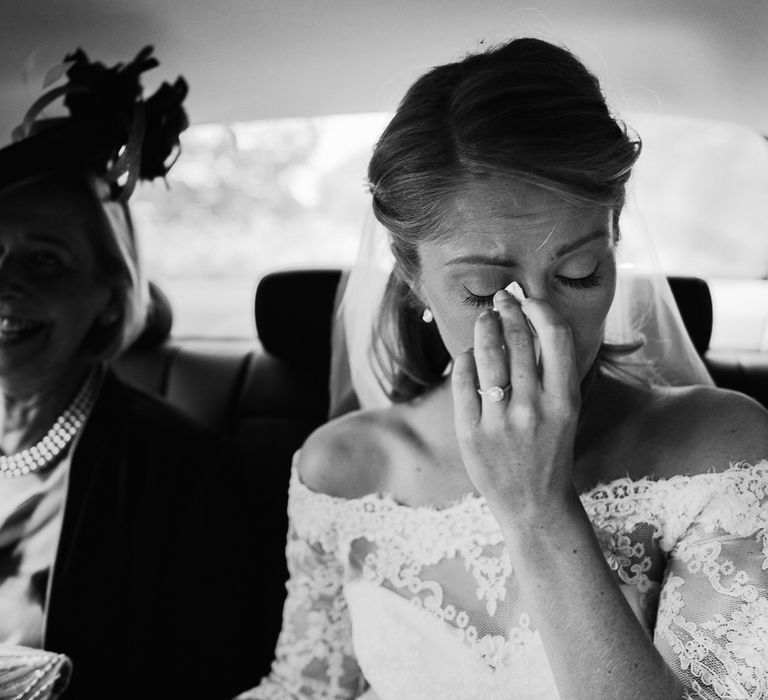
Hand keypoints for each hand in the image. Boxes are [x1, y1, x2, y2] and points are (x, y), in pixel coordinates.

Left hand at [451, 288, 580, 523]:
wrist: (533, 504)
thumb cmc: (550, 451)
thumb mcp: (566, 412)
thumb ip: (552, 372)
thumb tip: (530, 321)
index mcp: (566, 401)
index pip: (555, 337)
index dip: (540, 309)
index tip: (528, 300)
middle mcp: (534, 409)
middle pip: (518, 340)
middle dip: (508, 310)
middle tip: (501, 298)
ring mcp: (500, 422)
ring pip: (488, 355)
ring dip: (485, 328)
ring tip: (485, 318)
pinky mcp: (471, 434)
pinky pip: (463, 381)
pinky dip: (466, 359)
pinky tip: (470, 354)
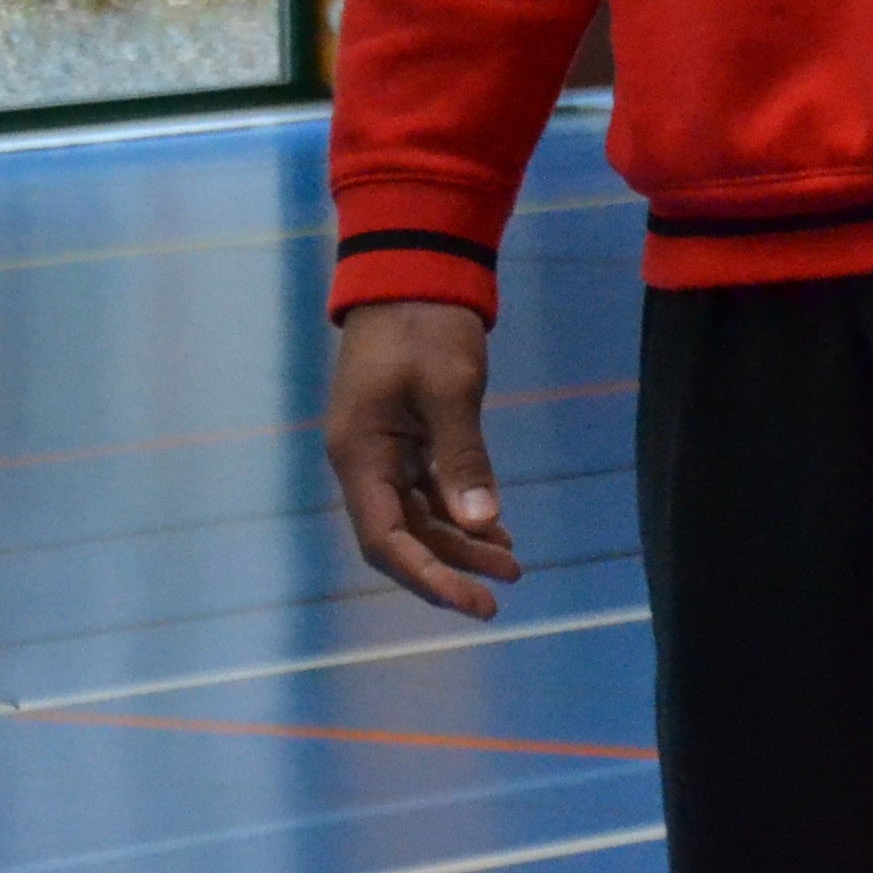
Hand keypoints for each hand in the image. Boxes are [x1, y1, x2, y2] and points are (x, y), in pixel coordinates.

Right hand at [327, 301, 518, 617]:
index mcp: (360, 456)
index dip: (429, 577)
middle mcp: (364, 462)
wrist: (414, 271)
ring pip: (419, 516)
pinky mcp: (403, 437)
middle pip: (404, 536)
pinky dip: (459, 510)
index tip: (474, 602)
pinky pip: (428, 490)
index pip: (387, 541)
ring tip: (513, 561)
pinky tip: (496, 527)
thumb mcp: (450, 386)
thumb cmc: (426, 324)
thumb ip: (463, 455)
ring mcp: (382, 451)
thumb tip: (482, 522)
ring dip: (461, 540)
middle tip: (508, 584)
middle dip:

• To do:
Return the data exactly. Pictures stay out.

• Solution to this problem:
Hand keypoints for each hand in the image. Boxes are [x1, y1, x2, y2] and points are (x, y), in pixel coordinates.

Left hand at [451, 288, 580, 523]:
wrist: (533, 504)
thumb cmc: (550, 451)
thumb mcp: (566, 412)
thumb ip: (552, 372)
thumb tip: (530, 321)
index mcp: (566, 401)
index pip: (555, 337)
index dip: (540, 309)
index tip: (528, 300)
middle mcp: (534, 409)
middle pip: (518, 340)
middle dip: (508, 310)
middle tip: (501, 298)
ring mcp: (500, 422)
ring pip: (488, 355)
ring dip: (485, 328)
ring tip: (485, 318)
pinky mcp: (471, 434)
pinky pip: (463, 381)
pinky dip: (466, 359)
pinky tip: (470, 354)
Hand keypoints for each hand in the image. Boxes are [x1, y1, x2, y2] and points are (x, y), in pixel coordinates.

Right hand at [327, 301, 518, 617]:
index mcp: (360, 456)
index dip: (429, 577)
middle mcp: (364, 462)
wrist: (414, 271)
ring pip: (419, 516)
pinky mcp: (403, 437)
middle pip: (404, 536)
pinky dip: (459, 510)
index tip: (474, 602)
pinky pip: (428, 490)
index pip: (387, 541)
ring tip: (513, 561)
pinky tip: (496, 527)
thumb mcp: (450, 386)
thumb cmc: (426, 324)
thumb ip: (463, 455)
ring mcp: (382, 451)
thumb tip: (482, 522)
ring dip: (461, 540)
middle tip: (508, 584)
middle dip:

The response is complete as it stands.